Haci, iftar öncesi konuşmasında, “Yaşadığımız toplum hakkında sorumluluk taşıyan, bu toplumda birlik içinde olmayı arzu eden Müslümanlar ve gayri Müslimler olarak bir iftar sofrasının etrafında toplamak bizim için bir şereftir.” dedi.
Haci, sözlerini şöyle sürdürdü:
“Din uğuruna da savaşların yapıldığı zamanlara tanık oluyoruz. Oysa biz Bulgaristan’da farklı din ve etnisitelerin mensupları olarak aynı sofranın etrafında oturarak, dinin bizleri ayırmadığını, zira birleştirdiğini gösteriyoruz.”

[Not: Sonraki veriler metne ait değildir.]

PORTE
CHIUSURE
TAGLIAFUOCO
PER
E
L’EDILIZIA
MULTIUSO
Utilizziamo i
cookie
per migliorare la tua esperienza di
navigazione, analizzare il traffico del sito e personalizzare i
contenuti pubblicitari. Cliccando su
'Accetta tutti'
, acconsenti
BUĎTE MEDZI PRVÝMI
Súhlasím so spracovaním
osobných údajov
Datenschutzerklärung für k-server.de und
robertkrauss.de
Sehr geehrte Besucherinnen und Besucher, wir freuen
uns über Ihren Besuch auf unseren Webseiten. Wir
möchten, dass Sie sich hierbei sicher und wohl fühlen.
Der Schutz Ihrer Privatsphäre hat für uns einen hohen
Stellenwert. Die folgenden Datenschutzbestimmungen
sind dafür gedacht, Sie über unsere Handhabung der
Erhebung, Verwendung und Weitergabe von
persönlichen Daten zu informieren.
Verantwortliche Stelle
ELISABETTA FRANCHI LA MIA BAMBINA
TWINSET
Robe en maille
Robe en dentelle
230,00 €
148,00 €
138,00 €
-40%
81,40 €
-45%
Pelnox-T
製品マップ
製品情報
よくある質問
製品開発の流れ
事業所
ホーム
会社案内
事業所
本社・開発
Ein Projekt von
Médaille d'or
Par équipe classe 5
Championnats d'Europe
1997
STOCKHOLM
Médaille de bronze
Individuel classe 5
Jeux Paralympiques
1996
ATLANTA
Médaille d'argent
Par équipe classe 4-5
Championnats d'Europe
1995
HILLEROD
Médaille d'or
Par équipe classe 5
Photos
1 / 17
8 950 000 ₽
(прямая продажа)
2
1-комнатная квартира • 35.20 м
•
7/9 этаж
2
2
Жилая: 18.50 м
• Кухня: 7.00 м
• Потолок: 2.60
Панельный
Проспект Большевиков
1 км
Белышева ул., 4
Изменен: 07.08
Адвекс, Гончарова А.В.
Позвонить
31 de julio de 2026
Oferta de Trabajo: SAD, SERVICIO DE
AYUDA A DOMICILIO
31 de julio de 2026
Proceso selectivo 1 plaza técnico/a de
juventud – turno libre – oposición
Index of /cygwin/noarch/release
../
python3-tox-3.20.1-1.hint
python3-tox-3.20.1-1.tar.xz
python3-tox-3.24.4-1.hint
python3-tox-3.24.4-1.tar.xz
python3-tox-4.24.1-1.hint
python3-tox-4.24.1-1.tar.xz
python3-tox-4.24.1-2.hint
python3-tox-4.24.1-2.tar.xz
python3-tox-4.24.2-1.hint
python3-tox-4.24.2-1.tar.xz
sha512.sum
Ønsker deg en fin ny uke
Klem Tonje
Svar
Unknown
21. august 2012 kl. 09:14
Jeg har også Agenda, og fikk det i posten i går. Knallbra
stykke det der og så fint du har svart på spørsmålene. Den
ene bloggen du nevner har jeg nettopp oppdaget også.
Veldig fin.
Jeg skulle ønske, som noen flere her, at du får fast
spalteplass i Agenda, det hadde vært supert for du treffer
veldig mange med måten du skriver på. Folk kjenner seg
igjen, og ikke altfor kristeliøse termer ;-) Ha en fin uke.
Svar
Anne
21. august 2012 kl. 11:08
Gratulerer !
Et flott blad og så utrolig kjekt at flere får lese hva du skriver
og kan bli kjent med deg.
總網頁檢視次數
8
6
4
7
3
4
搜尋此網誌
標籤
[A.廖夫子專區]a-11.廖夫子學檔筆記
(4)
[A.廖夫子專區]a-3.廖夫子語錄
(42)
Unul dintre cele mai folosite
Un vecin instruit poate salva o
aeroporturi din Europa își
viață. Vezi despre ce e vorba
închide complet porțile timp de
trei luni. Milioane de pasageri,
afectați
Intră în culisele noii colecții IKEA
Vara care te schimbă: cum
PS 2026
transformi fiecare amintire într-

Bulgaristan’da Başmüftülük Diyanetinin 100 yılı aşkın bir süredir ülkedeki Müslümanların manevi ve dini hayatına özen gösterdiğine işaret eden Haci, “Bulgaristan bizim vatanımız olduğu için, devletimizin daima sadık birer vatandaşı olduk. Yasalara aykırı en ufak bir harekette bulunmayı asla aklımızdan bile geçirmiş değiliz.” diye konuştu.
Başmüftülüğün Genel Sekreteri Celal Faik, AA muhabirine yaptığı açıklamada, salgın nedeniyle son iki yıl ramazan geleneğini idrak edemediklerini, ancak bu yıl Bulgaristan’daki Müslüman halkına, Sofya’daki kanaat önderlerine iftarlar düzenlediklerini anlattı.

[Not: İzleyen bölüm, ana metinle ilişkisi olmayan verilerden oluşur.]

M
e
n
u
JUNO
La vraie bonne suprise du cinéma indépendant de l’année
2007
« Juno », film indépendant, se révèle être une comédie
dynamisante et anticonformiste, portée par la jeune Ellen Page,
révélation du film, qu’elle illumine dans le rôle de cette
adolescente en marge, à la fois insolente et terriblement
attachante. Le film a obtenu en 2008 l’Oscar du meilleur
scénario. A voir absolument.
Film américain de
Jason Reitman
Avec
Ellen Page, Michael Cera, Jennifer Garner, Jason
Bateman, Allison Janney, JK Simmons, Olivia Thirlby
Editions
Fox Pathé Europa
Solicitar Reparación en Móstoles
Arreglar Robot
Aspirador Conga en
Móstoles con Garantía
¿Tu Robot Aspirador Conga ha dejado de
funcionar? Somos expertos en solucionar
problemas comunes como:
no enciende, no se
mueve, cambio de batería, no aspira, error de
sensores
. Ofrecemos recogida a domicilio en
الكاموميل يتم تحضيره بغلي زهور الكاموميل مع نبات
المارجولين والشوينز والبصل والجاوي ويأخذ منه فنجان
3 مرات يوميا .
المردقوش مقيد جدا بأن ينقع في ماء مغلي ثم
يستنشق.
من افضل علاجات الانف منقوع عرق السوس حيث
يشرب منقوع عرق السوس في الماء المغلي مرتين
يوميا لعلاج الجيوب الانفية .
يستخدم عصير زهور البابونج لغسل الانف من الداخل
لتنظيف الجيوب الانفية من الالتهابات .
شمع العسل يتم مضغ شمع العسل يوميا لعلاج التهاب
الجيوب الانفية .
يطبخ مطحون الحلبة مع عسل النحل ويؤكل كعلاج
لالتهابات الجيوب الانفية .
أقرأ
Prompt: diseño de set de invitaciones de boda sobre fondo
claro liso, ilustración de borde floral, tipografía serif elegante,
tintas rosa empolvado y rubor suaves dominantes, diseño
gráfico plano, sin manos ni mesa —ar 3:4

Ramazan ayı vesilesiyle Bulgaristan çapında yaklaşık 10 bine yakın gıda paketi dağıtıldığını aktaran Faik, “Bu vesileyle Türkiye Cumhuriyeti’ne, TİKA’ya, Vakıflar Genel Müdürlüğüne ve bütün yardım kuruluşlarına çok teşekkür ediyoruz.” dedi.